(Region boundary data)
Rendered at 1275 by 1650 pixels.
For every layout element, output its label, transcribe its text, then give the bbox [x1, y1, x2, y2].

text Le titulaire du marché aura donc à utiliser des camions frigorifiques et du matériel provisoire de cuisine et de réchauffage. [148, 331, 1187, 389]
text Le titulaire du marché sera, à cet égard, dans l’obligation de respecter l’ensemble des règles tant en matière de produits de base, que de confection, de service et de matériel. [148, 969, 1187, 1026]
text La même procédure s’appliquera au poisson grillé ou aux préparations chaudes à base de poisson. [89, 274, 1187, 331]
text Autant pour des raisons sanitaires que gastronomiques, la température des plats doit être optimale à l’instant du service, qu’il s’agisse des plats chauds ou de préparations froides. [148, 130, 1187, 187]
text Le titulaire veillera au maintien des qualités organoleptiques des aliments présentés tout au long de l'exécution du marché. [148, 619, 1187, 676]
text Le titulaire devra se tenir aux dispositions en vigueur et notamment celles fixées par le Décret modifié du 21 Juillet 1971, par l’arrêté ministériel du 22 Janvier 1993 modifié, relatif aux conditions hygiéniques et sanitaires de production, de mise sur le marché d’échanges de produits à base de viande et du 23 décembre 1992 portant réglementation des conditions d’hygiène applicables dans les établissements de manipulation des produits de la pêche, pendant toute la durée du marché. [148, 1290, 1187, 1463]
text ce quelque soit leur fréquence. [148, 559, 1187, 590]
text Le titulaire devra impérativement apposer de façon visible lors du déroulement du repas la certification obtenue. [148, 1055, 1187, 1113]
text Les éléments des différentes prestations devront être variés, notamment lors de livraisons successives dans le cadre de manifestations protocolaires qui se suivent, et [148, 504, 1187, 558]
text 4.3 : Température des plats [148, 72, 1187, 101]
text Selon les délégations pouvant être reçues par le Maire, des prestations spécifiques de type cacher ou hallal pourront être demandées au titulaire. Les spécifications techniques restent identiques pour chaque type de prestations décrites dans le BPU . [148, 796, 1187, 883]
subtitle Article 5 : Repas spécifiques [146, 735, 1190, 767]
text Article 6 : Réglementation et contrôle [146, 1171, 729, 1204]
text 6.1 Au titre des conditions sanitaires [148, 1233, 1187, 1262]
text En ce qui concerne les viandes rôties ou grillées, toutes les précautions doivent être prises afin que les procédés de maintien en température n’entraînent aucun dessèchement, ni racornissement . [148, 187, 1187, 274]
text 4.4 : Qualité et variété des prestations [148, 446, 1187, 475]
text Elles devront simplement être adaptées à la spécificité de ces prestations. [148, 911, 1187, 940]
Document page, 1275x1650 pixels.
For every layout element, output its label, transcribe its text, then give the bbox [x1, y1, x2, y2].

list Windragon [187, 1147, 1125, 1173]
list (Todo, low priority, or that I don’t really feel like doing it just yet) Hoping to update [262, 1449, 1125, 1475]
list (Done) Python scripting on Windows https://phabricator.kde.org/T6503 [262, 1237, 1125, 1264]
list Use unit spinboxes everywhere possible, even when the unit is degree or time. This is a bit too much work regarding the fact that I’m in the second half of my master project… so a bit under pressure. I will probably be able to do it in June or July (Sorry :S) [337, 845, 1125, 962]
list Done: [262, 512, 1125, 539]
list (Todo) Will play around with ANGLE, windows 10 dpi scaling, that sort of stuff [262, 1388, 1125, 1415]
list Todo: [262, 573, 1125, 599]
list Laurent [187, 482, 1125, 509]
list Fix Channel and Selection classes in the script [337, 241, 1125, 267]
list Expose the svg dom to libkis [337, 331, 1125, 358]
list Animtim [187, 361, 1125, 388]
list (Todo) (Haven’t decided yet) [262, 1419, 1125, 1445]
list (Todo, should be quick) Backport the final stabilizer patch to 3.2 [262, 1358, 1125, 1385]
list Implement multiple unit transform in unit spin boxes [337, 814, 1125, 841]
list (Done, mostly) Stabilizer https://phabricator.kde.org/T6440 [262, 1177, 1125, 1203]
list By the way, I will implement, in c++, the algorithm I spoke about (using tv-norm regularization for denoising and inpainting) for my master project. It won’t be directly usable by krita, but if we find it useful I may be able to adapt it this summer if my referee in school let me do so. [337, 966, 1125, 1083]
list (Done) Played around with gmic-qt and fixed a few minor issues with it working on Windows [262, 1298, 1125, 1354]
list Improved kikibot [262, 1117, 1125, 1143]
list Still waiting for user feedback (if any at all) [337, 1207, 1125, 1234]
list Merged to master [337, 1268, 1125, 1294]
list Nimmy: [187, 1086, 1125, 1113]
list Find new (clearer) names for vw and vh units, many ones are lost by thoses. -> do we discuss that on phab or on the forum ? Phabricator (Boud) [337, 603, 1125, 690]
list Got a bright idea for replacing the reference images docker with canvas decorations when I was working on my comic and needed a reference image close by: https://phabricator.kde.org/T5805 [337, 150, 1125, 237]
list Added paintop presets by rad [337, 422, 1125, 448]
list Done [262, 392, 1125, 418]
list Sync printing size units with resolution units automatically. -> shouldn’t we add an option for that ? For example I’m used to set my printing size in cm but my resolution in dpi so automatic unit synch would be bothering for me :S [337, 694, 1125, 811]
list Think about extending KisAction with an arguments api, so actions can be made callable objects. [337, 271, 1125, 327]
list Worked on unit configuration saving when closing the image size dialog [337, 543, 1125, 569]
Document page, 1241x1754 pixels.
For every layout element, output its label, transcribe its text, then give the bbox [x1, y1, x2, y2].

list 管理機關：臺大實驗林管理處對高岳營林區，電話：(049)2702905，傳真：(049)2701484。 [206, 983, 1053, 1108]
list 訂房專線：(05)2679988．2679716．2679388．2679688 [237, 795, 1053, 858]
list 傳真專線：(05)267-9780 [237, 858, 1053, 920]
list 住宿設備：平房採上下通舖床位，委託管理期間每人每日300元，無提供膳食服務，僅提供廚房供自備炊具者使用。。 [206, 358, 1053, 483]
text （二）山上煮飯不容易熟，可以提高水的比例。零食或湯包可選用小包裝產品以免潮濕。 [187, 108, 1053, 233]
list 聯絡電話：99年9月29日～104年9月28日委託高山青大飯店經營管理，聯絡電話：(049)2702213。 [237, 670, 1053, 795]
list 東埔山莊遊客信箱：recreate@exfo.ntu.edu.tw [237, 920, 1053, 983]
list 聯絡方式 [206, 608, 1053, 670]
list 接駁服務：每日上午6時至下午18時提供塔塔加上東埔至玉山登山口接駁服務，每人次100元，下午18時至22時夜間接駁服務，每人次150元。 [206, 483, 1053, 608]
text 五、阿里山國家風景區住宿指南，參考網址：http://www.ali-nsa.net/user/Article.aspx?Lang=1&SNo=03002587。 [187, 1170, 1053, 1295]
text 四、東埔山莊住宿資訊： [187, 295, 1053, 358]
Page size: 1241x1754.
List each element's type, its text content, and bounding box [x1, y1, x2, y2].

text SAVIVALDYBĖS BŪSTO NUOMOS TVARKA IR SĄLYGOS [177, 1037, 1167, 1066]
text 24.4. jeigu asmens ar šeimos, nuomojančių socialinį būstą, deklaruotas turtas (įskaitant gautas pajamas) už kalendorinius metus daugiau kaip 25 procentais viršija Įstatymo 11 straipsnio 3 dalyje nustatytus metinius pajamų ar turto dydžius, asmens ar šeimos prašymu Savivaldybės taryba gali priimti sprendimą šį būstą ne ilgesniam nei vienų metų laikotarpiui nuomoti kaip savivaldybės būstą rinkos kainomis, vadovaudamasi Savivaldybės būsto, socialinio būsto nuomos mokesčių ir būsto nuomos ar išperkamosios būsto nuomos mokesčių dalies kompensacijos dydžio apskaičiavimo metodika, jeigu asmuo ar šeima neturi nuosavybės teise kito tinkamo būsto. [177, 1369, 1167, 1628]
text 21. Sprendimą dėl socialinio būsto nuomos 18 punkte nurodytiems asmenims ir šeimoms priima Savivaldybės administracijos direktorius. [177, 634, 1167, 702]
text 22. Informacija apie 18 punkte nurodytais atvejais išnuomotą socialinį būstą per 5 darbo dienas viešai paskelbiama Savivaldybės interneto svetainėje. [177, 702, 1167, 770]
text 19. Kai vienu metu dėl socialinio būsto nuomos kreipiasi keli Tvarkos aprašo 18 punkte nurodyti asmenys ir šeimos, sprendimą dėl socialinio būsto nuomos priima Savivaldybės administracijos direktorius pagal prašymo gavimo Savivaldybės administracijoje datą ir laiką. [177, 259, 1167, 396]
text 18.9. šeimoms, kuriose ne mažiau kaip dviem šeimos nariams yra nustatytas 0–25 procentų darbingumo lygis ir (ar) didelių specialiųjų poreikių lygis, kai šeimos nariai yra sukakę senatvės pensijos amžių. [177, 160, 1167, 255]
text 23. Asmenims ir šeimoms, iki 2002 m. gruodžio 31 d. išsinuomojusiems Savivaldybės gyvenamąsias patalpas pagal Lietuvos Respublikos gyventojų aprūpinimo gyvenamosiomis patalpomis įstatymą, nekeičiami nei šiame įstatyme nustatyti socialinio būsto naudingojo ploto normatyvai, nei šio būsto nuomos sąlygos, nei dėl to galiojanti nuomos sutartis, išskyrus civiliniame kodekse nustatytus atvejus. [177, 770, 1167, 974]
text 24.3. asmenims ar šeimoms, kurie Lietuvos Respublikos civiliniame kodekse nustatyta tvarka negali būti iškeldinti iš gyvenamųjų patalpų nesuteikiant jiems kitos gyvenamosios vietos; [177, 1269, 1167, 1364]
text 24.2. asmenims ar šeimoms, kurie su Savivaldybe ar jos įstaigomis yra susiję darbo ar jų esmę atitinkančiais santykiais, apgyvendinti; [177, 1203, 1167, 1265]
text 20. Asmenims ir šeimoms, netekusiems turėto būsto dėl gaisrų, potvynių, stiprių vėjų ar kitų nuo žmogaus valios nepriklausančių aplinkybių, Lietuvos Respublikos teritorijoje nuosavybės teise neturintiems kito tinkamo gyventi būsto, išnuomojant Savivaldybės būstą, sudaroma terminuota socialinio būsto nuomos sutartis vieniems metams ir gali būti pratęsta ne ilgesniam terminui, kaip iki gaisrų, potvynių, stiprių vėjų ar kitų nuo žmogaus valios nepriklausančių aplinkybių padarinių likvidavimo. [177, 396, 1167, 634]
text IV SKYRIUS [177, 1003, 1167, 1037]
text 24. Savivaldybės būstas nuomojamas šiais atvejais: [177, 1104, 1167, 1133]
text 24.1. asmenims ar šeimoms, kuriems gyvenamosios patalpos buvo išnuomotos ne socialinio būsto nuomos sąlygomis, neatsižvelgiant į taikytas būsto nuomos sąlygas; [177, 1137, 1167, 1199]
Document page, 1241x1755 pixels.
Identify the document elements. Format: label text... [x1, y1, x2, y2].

(WHAT THE EXERCISE ASKS) Write out the records verbatim, from the line containing "983, 1053, 1108]" through the line containing "List each element's", inclusive.

(ANSWER FOR THIS EXERCISE)
list 管理機關：臺大實驗林管理處對高岳營林區，電話：(049)2702905，傳真：(049)2701484。 [206, 983, 1053, 1108]
list 訂房專線：(05)2679988．2679716．2679388．2679688 [237, 795, 1053, 858]
list 傳真專線：(05)267-9780 [237, 858, 1053, 920]
list 住宿設備：平房採上下通舖床位，委託管理期間每人每日300元，無提供膳食服務，僅提供廚房供自備炊具者使用。。 [206, 358, 1053, 483]
text （二）山上煮飯不容易熟，可以提高水的比例。零食或湯包可選用小包裝產品以免潮濕。 [187, 108, 1053, 233]
list 聯絡電話：99年9月29日～104年9月28日委託高山青大飯店經營管理，聯絡電話：(049)2702213。 [237, 670, 1053, 795]
list 東埔山莊遊客信箱：recreate@exfo.ntu.edu.tw [237, 920, 1053, 983]
list 聯絡方式 [206, 608, 1053, 670]
list 接駁服務：每日上午6時至下午18時提供塔塔加上東埔至玉山登山口接駁服務，每人次100元，下午18時至22時夜間接駁服務，每人次150元。 [206, 483, 1053, 608]
text 五、阿里山國家風景區住宿指南，參考網址：http://www.ali-nsa.net/user/Article.aspx?Lang=1&SNo=03002587。 [187, 1170, 1053, 1295]
text 四、東埔山莊住宿資訊： [187, 295, 1053, 358]
Page size: 1241x1754.
List each element's type, its text content, and bounding box [x1, y1, x2, y2].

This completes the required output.